Each SM picks up one batch element, multiplying the current token's Query by the KV cache of the entire context. The first 132 elements start processing immediately, fully saturating the GPU. This is the first wave. The remaining 68 requests (\(200 - 132 = 68\)) have to wait for the second wave, since there are no free SMs left.

Once the first wave finishes, the remaining 68 elements are assigned to the newly freed SMs. But now the GPU is half-idle. We're only using 68 out of 132 SMs, while the other 64 just sit there doing nothing.

This hardware underutilization is exactly what Split-KV solved. It allowed us to spread the tail of the batch across all SMs. But the DeepSeek-V4 team decided to ditch it to preserve batch invariance.

Interesting insight: this means bumping the batch size from 200 to 264 is essentially free in terms of latency (assuming you have enough VRAM for the KV cache). The compute time for batches of 200 and 264 will be exactly the same. In both cases, the GPU needs to execute exactly two waves.

The [Nvidia docs](https://docs.nvidia.com/deeplearning/performance/dl-performance-matrix-multiplication/index.html#wave-quant) have a great chart illustrating this effect for matrix multiplication of sizes \(M \times K\) and \(K \times N\). If \(K\) and \(M\) are fixed while \(N\) grows, the number of tiles (chunks) and execution time increase in discrete steps:

![](asset/dsv4/img_26.png) alt="Nvidia wave quantization chart">

A matrix with \(N=3100\) will take the exact same amount of time to compute as a matrix with \(N=4500\).

This exact scenario leads to severe wave-quantization inefficiencies.
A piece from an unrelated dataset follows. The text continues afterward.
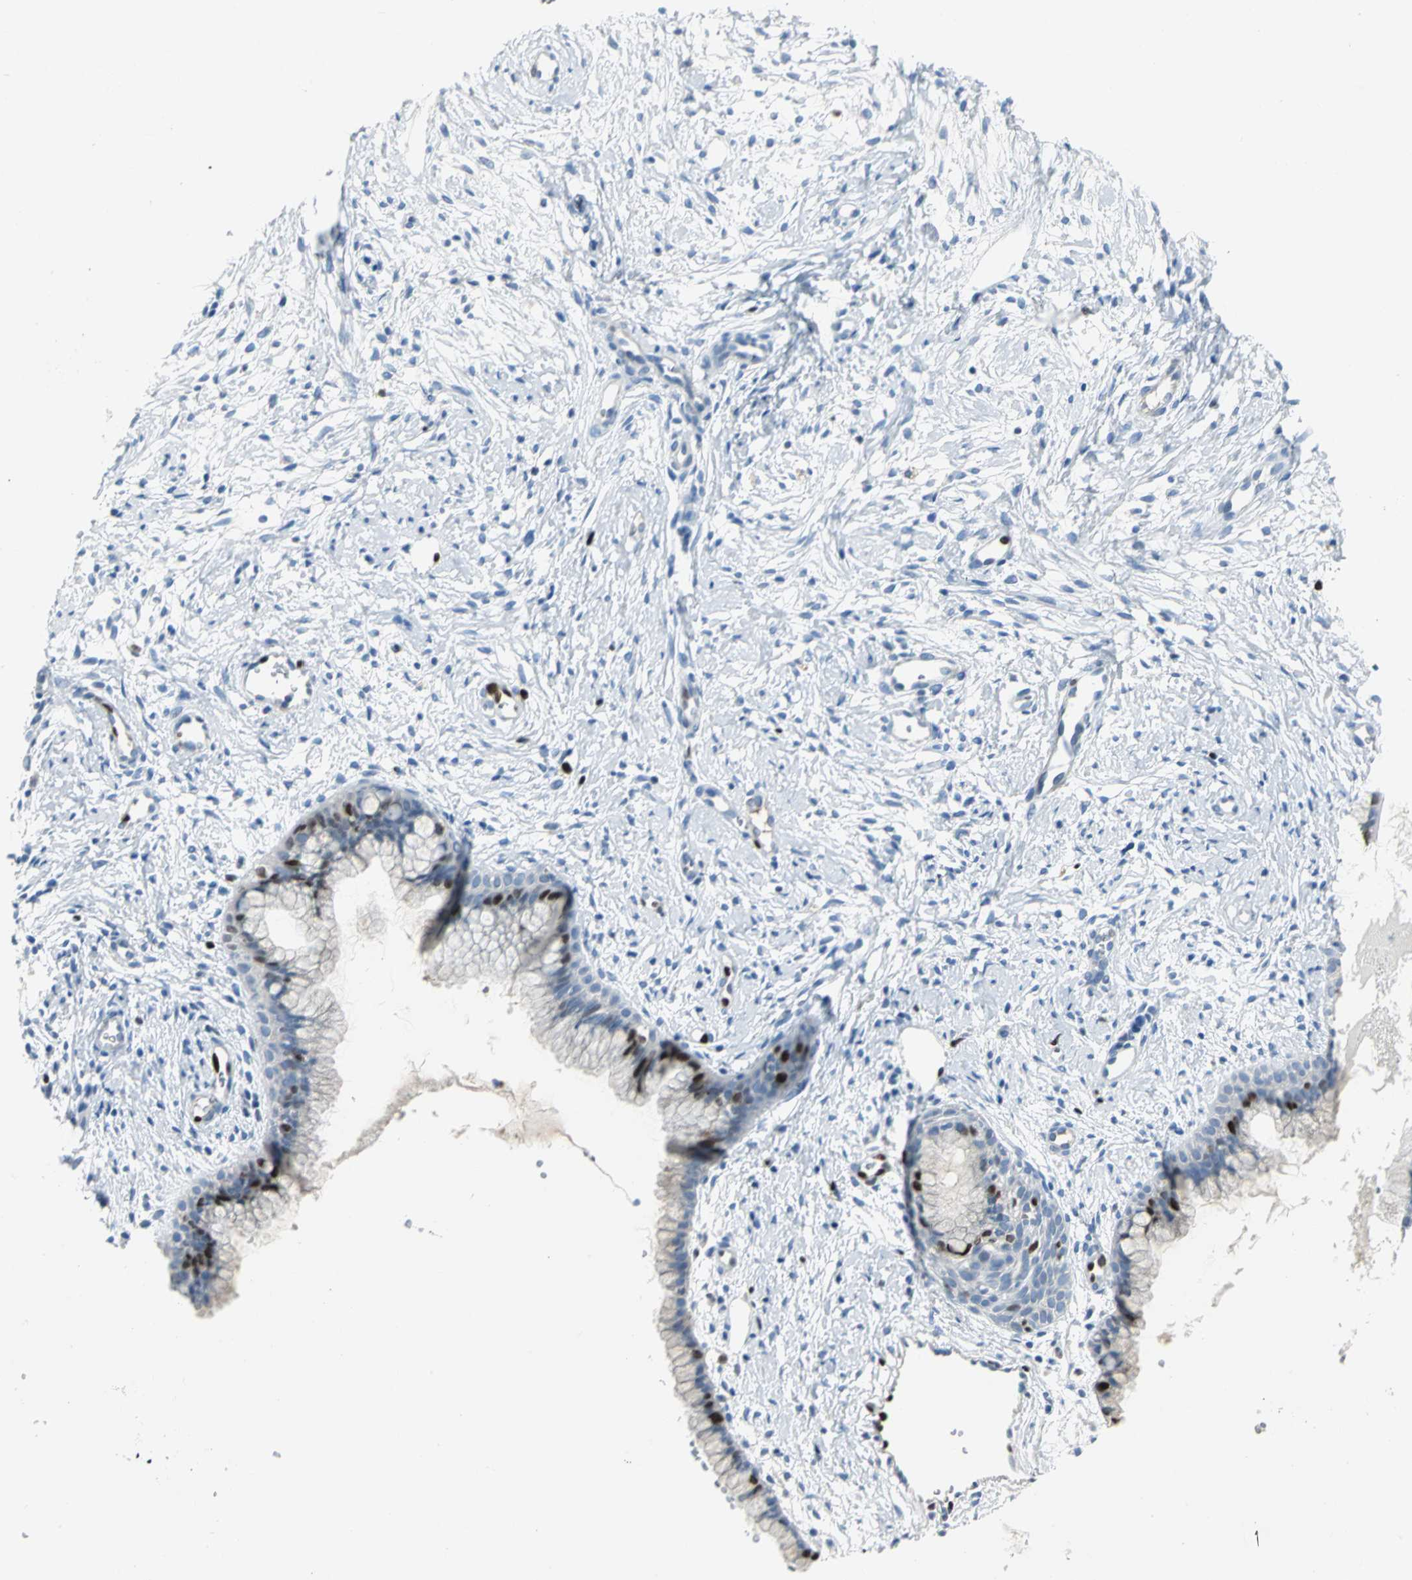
{"staining": {"intensity": "strong", "quantity": "<25%", "location": "cytoplasmic/membranous,nuclear"}, "tissue": "cervix", "cell_type": "Glandular cells", "image_type": "normal", "snomed": [{"axis": "morphology", "description": "Normal tissue, NOS"}, {"axis": "topography", "description": "Cervix"}], "caption": "Strong cytoplasmic/membranous,nuclear staining for a protein is appreciated in approximately <25% of glandular cells of unremarkable cervix using immunohistochemistry.", "gene": "MCM4", "patient": {"sex": "female", "age": 39}}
Without the ability to parallelize the workload at a finer granularity, we simply can't fully utilize the GPU.

### ⚙️ Split-K for small batches

Conceptually, split-K is based on the exact same idea as the split-KV trick we discussed earlier, but this time, we’re applying it to GEMM (general matrix multiplication).

We use GEMM all the time in linear layers to multiply inputs by a weight matrix. The operation `C = A @ B` has the following shapes:

- A: [M, K]

- B: [K, N]

- C: [M, K] x [K, N] = [M, N]

We calculate each element \(C[m, n]\) as a sum over \(K\): \(C[m, n] = \sum_k A[m, k] * B[k, n]\).
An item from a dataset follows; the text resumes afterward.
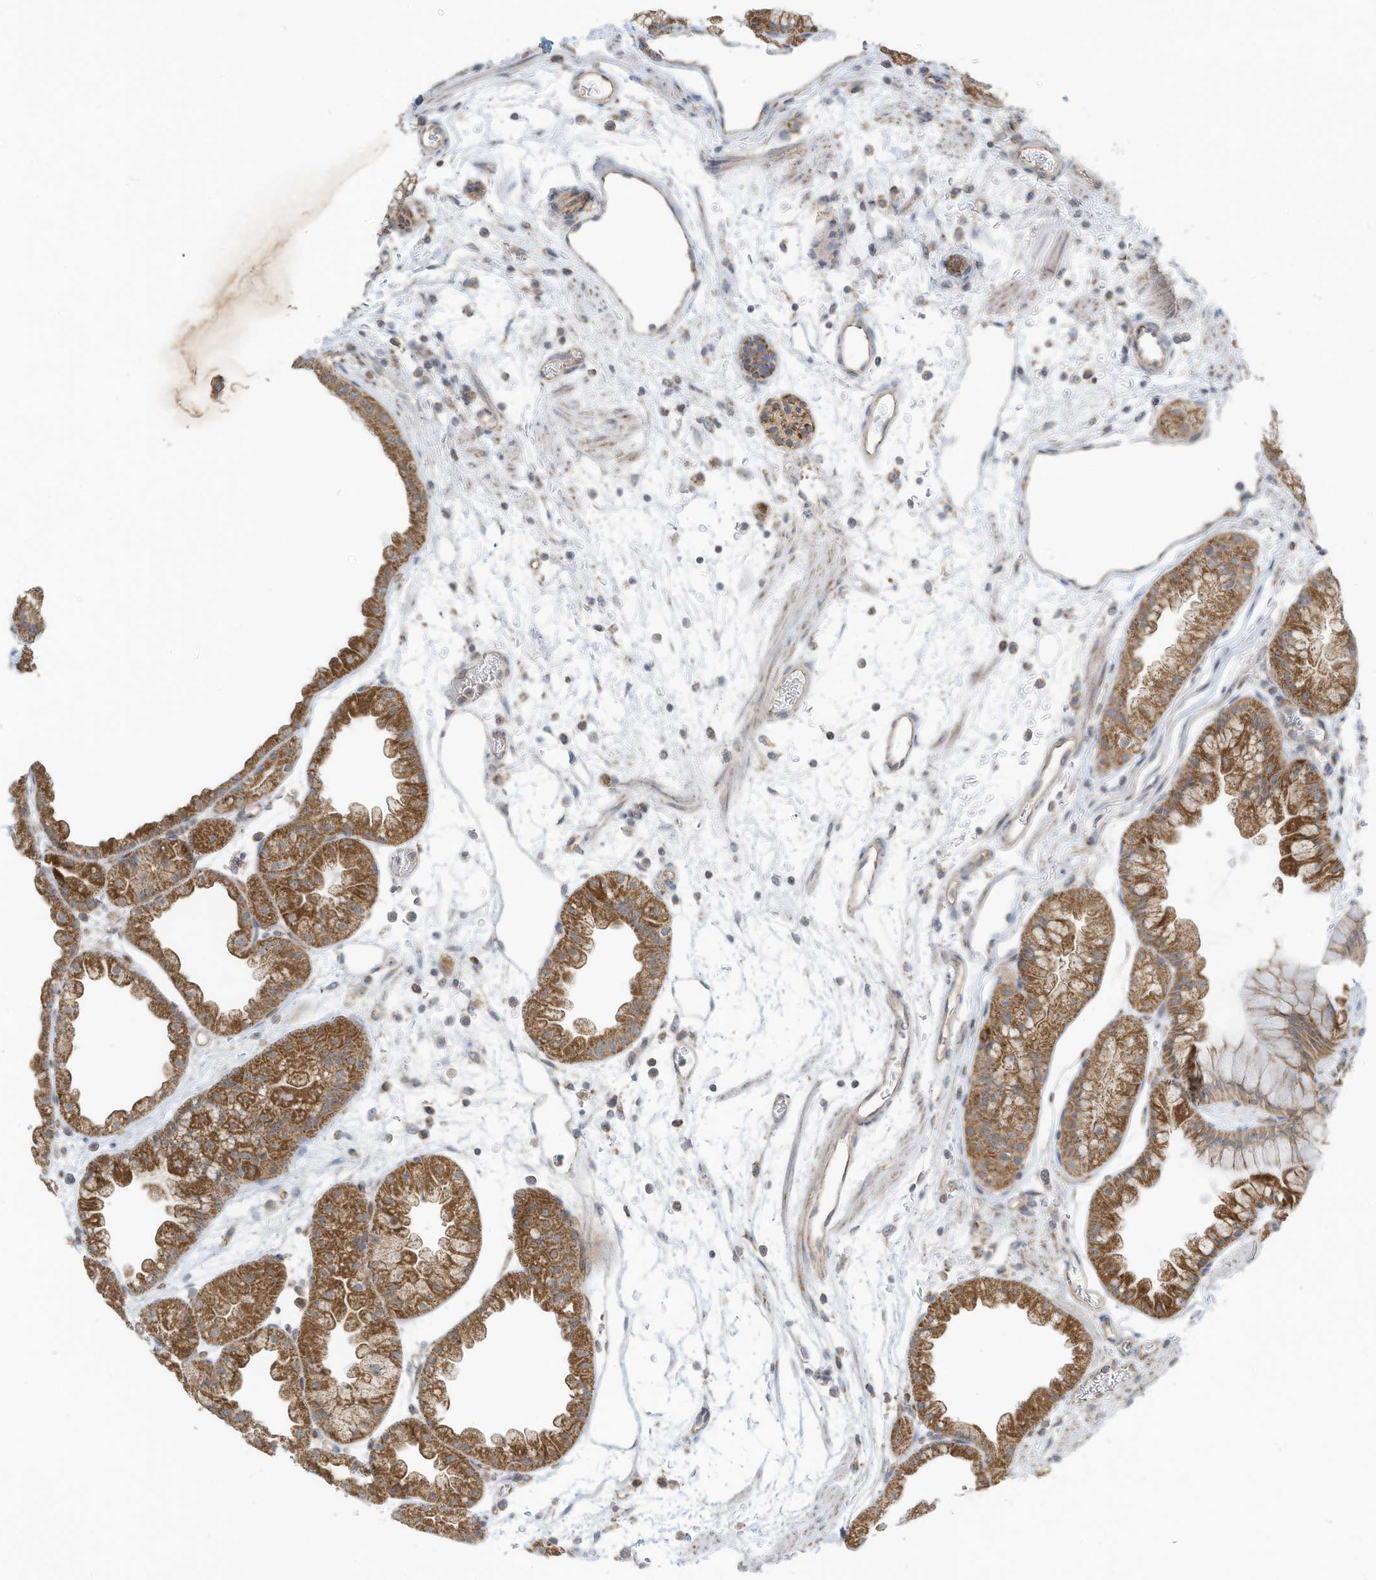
{"staining": {"intensity": "moderate", "quantity": ">75%", "location": "cytoplasmic/membranous"}, "tissue": "stomach", "cell_type": "Glandular cells", "image_type": "normal", "snomed": [{"axis": "morphology", "description": "Normal tissue, NOS"}, {"axis": "topography", "description": "Stomach, upper"}], "caption": "Immunohistochemical staining of unremarkable human stomach displays medium levels of moderate cytoplasmic/membranous expression in about >75% of glandular cells.", "gene": "METTL6", "patient": {"sex": "male", "age": 47}}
Usually, GEMM parallelizes the computation by slicing the \([m, n]\) grid into tiles. A single CUDA block handles a specific tile \(C[m0:m1, n0:n1]\). It loops through all values of \(K\), accumulates the sum, and writes out the finished tile.

Split-K takes this a step further by splitting the computation along the \(K\) dimension. Now, our tile looks like this:

\[C[m0:m1, n0:n1]
= partial_0 + partial_1 + partial_2 + partial_3 + ...\]

We use this splitting technique in roughly the same scenarios as split-KV. When parallelizing across just two axes (especially when one is very small, like the batch size) doesn't generate enough parallel work, some SMs on the GPU end up idle. This reduces hardware utilization.

Just like with split-KV, the order in which we accumulate the partial sums \(partial_0 + partial_1 + partial_2 + partial_3\) actually matters. If we don't preserve it, we break batch invariance. Floating-point addition simply isn't associative: \((A+B)+C\neq A+(B+C)\).

Note that even though "split-KV" and "split-K" sound very similar, the "K" refers to completely different things.

In split-KV, it stands for Keys and Values in attention calculations. Split-KV slices the sequence dimension, and later we have to merge the partial softmax statistics and weighted values.

In split-K, `K` refers to one of the GEMM dimensions. It's the reduction dimension, which usually corresponds to the input feature dimension in a `[batch_size, features_dim]` matrix.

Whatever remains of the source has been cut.